Aim a
Find every line in the records that contains the string "autoBeamOff" and copy each one out. Match uppercase and lowercase letters exactly.

-=-=-

For this Recording the specific setting chosen were:

• Gain: off
• Format: wav
• Sample rate: 48 kHz

The program I used to analyze the sweep was Oceanaudio. I analyzed a 15 second recording on FFT with a linear scale.

At first, I used my BOSE speaker to record the sine sweep with my phone about a foot from the microphone (The volume of the speaker was actually pretty loud). After using Oceanaudio to analyze the recording I got this:

[could not manage to uplaod graph]

According to the FFT analysis, we can see that the frequency response of built-in Iphone 6s microphone (bottom one) seems to be not very flat at all after passing the 1kHz mark. Before then, the frequency response is quite flat. However, after passing the 10k Hz range there are significant dips in the frequencies (for example at 6kHz, 8.5 kHz or 11 kHz, etc…). I wanted to try recording again but at a closer distance of the phone to the source to see if the dips were caused by outside faint sounds.

I did another recording, this time putting my phone between by Sennheiser headphones so that the Iphone 6s microphone could be as close as possible to the source. This time the FFT analysis provided this:

[could not manage to uplaod graph]

Here we see by actually moving the phone closer the frequency response of the sweep is flatter from 100 Hz to 9kHz but dips down significantly after 10kHz.

Report

The Iphone 6s is an older Iphone model which does not reproduce sound as well as the newer models and as other phones, when recording at a distance it is inaccurate. It does however reproduce sound very well when the sound is very close and in the 10 Hz to 10 kHz range. This shows how the Iphone 6s is not a phone meant to record music or singing, it is strictly a phone created to talk and used to call and clearly hear people on phone calls (speech is very much in the 10 Hz to10kHz rang. This all makes sense for an older model Iphone giving up microphone recording capabilities at various frequencies in order to capitalize on the frequencies used to communicate through phone calls.

The iPhone SE (2020)

My iPhone SE has two built-in microphones (one at the top, and one at the bottom) and stereo playback. The bit depth is 24 bits and it has 48 kHz playback. Interestingly, “left and right channels are inverted when playing back music in landscape mode” (dxomark.com).

Finding an App

I found “Voice Record Pro” on https://www.popsci.com/record-better-smartphone-audio/, an app that allows both manual gain control and an option to enable iOS’s automatic gain control. Before starting a recording, it allows you to set various settings such as sample rate, bit depth (max. 32 bits), channels (ex. stereo), encode quality, and record format (the last of which include .mp3, .mp4, and .wav, among others). In addition to the settings shown in the first picture (below, left), there is an additional screen of settings so that the user can customize their experience (below, right).

      

I was also considering Spire, which had good reviews on the App Store. In addition, an article described the gain input as adjustable, but I wasn’t able to find the setting on the app. Overall, Spire has a sleeker interface but fewer options for audio settings, so I used Voice Record Pro.

-=-=-

Aim b
In the phone microphone write-up, which recording app did the writer end up choosing?

-=-=-

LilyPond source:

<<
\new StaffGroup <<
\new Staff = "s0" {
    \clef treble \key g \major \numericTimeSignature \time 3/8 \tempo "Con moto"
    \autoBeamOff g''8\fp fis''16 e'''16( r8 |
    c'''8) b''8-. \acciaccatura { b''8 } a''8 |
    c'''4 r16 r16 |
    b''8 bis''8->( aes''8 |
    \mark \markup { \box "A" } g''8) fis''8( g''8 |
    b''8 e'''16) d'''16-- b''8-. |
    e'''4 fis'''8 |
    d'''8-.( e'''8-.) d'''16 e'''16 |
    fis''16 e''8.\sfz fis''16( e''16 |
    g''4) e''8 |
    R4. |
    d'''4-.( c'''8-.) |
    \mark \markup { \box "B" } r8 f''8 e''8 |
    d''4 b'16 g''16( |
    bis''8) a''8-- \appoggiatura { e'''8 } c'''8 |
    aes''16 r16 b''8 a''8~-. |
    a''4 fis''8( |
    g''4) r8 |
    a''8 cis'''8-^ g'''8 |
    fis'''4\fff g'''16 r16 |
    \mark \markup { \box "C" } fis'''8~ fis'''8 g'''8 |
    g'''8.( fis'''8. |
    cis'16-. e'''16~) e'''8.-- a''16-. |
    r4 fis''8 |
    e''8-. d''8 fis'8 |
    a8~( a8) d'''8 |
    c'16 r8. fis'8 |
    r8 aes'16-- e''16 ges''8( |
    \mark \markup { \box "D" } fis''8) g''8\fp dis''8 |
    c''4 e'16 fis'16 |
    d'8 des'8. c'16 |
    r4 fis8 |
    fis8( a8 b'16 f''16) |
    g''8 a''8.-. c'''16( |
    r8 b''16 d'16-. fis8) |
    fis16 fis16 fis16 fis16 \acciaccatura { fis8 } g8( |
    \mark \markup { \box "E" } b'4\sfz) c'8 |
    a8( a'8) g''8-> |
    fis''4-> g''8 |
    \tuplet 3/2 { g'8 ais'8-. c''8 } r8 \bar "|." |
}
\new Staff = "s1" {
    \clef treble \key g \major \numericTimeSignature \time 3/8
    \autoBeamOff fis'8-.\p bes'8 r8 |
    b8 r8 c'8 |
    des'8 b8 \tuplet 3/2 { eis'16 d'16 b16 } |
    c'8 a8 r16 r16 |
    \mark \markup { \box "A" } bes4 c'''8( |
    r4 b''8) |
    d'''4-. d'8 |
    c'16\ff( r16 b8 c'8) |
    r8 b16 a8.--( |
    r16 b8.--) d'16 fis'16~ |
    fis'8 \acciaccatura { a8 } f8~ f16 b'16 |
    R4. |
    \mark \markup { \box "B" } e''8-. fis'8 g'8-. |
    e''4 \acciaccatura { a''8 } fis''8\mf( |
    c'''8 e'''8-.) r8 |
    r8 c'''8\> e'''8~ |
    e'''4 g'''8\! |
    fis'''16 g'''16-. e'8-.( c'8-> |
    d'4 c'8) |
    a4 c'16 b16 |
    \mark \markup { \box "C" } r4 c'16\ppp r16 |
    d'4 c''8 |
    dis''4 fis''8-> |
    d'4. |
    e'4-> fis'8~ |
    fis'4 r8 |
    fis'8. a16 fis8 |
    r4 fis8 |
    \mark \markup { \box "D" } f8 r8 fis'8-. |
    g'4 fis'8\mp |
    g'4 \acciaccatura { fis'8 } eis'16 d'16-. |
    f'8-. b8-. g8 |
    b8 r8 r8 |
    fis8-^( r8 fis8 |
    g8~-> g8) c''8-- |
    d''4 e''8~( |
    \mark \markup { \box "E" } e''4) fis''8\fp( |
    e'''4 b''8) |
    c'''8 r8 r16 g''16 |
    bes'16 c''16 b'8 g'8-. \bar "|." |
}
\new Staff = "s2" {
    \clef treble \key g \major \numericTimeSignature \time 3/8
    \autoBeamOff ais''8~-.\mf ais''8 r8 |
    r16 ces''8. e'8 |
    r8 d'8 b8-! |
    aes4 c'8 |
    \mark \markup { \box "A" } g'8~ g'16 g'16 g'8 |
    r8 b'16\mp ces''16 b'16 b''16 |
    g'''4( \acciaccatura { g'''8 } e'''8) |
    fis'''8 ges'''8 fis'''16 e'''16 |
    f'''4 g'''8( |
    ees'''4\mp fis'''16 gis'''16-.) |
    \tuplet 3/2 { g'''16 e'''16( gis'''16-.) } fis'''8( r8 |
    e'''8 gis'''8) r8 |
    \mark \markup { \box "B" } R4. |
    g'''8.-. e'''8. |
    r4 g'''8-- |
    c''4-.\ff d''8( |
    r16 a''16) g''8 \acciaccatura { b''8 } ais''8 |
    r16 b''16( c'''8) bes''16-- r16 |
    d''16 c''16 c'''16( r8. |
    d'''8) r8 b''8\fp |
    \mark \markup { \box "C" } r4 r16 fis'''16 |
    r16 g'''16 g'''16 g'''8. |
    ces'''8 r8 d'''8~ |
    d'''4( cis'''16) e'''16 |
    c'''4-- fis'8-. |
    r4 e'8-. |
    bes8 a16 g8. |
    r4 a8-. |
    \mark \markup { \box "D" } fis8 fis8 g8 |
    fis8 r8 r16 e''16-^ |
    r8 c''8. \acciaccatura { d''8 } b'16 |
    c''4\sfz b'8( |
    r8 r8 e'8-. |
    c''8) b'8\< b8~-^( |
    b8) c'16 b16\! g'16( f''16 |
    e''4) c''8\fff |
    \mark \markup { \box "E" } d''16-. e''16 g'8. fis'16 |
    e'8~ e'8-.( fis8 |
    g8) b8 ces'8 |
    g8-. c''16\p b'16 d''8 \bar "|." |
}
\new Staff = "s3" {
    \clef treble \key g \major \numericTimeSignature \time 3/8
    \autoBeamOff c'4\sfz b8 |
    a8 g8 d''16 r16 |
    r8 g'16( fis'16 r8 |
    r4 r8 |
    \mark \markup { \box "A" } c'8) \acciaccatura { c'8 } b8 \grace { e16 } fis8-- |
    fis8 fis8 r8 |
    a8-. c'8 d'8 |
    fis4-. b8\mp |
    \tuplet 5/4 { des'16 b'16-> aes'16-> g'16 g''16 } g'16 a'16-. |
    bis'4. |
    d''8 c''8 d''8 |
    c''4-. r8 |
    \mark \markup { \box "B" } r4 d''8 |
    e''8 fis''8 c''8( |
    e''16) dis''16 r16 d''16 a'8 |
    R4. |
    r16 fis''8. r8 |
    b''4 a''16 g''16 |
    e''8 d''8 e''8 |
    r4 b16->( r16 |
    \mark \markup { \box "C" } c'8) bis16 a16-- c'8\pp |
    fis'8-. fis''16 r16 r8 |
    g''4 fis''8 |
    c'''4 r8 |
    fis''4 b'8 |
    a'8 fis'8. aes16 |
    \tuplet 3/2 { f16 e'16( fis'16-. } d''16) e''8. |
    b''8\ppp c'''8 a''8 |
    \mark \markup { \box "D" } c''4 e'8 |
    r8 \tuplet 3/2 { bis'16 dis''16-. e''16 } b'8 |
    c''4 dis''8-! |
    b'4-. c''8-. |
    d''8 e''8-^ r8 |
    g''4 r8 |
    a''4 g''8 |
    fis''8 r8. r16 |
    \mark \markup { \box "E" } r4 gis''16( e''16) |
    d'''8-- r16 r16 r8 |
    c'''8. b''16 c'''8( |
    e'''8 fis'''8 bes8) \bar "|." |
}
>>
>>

-=-=-

Solution a
    \autoBeamOff g''8\fp fis''16 e'''16( r8 |
    \autoBeamOff fis'8-.\p bes'8 r8 |
    \autoBeamOff ais''8~-.\mf ais''8 r8 |
    \autoBeamOff c'4\sfz b8 |

Solution b
Voice Record Pro